Monday, November 23, 2015

Smokey Robinson & the Miracles' Cookin' with the Miracles

A few months ago, I listened to a two-CD set of Smokey Robinson & the Miracles, and recently I listened to it a second time so I could write about it.  It includes their first two albums, Hi... We're the Miracles and Cookin' with the Miracles, with some bonus tracks.  I noticed some interesting things about a few songs on Cookin' with the Miracles.

"Everybody's Gotta Pay Some Dues"

The opening part of this has a rhythm that's very similar to that in Ravel's Boléro (or, apparently, any boléro).  A month or so before I discovered it in this Miracles song, I also found it in a Jacques Brel song, so I just re-purposed the diagram I made for that:

(click the image to enlarge it)
(notation for Ravel's Boléro found here)

I'll include the same disclaimer from that Brel post:  it's entirely possible that I've done the notation wrong.  Also, I didn't mean to indicate B notes, but I couldn't format my notation like it should be for percussion (with only one line).

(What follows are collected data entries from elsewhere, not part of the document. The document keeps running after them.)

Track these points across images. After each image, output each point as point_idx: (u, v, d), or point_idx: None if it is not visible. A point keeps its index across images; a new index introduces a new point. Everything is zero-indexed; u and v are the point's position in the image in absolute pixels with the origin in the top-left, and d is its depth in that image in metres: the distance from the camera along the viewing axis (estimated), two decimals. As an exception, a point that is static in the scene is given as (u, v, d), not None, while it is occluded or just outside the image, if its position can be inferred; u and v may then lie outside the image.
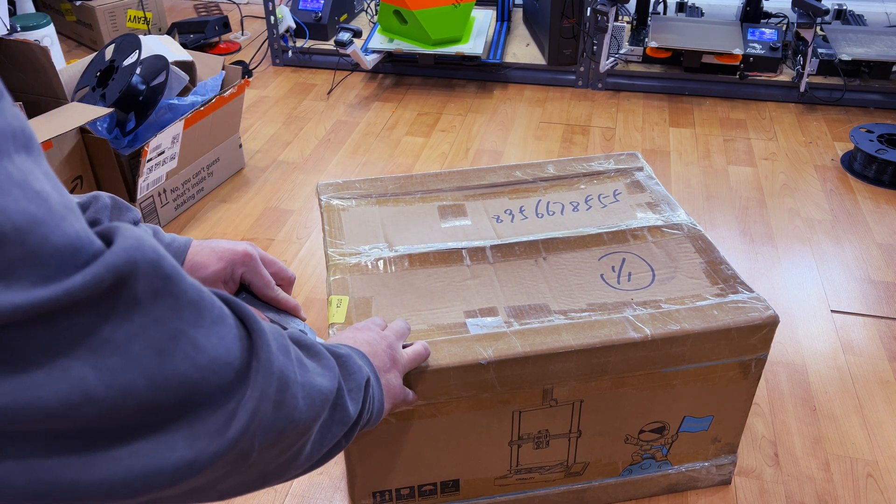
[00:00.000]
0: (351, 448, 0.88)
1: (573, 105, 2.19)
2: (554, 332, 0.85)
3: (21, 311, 0.30)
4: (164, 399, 0.36)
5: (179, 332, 0.37)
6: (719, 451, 1.01)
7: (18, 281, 0.30)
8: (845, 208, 1.70)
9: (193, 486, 0.40)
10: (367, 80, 2.35)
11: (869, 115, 2.12)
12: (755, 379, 0.93)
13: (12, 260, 0.30)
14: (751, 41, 2.19)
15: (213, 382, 0.39)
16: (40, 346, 0.32)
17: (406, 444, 0.89)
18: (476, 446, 0.91)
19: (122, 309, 0.34)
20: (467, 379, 0.84)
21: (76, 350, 0.33)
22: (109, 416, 0.34)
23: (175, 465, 0.37)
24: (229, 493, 0.45)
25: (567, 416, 0.91)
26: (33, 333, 0.31)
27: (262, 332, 0.43)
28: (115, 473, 0.35)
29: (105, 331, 0.34)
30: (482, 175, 1.15)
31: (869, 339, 1.32)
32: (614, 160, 1.19)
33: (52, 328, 0.32)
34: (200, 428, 0.38)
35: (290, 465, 0.50)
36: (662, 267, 0.96)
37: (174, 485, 0.38)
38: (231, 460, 0.41)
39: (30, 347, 0.31)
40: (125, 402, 0.34)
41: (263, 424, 0.42)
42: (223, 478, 0.42)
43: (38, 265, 0.31)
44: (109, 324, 0.34)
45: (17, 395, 0.31)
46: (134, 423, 0.36)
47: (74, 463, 0.34)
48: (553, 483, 0.98)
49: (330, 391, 0.52)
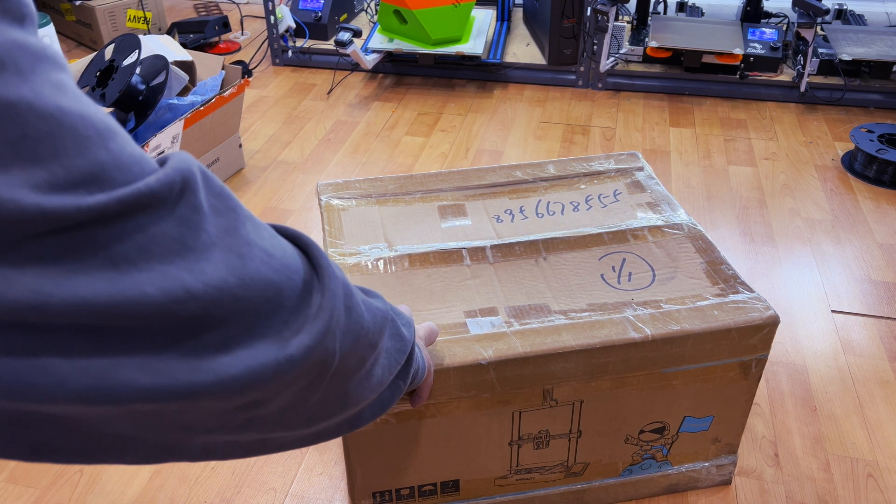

"You Never Miss a Good Thing"

I noticed the lines "I know you might miss your water / When the well runs dry," which I think might be a reference to an-other song, but I'm not sure which one.  I have two other songs in my collection that have titles (and lines) similar to those lines: Ray Charles' "(You'll Never Miss the Water) Until the Well Runs Dry" and the Byrds' "You Don't Miss Your Water" from Sweetheart of the Rodeo (with the line "You don’t miss your water til your well runs dry").  Obviously the Byrds' version (from 1968) post-dates this Miracles song, but as a song, "You Don't Miss Your Water" was apparently first released in 1961 - the same year as Cookin' with the Miracles.  If nothing else, all three songs use the same imagery.

"Embraceable You"

The Gershwins' "Embraceable You" is probably the most-performed song in my collection, but after hearing the Miracles' version I understood a different sense of the line "I love all the many charms about you."  I think the Miracles' slow tempo had something to do with perceiving it differently.  I'd always understood that line relatively plainly, where "about" has the sense of "pertaining to."  But it could also have the sense of "surrounding" - the same sense that it has in the next line:  "Above all, I want my arms about you."

With that "surrounding" sense, it becomes similar to a line earlier in the song: "Just one look at you, my heart goes tipsy in me."  In the same way that a look can make the speaker/singer tipsy, there's almost an intoxicating cloud of charm around the titular "you" that also affects the speaker/singer.